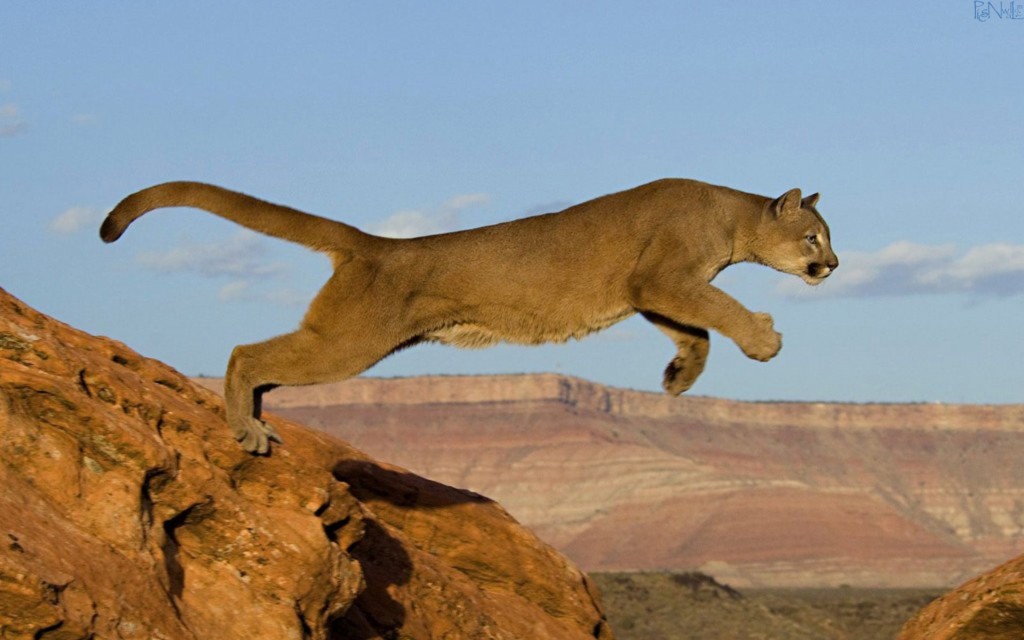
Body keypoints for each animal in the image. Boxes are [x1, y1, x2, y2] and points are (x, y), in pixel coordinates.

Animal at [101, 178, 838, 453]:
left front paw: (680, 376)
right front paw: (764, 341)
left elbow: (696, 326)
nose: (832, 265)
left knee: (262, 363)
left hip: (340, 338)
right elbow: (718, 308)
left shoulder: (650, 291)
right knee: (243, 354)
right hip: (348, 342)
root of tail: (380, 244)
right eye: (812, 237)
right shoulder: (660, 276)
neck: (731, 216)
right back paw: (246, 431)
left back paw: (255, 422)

---

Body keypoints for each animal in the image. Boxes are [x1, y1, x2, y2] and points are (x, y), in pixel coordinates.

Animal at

--

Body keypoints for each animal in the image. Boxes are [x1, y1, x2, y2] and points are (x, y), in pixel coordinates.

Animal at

TASK TO CARRY OUT
Exact duplication is required for the lines above, from the line that contains "right elbow: (718, 308)" to the line that contains "left back paw: (255, 422)", inclusive; omit all others.

TASK SOLUTION
right elbow: (718, 308)
left shoulder: (650, 291)
right knee: (243, 354)
right hip: (348, 342)
root of tail: (380, 244)
right eye: (812, 237)
right shoulder: (660, 276)
neck: (731, 216)
right back paw: (246, 431)
left back paw: (255, 422)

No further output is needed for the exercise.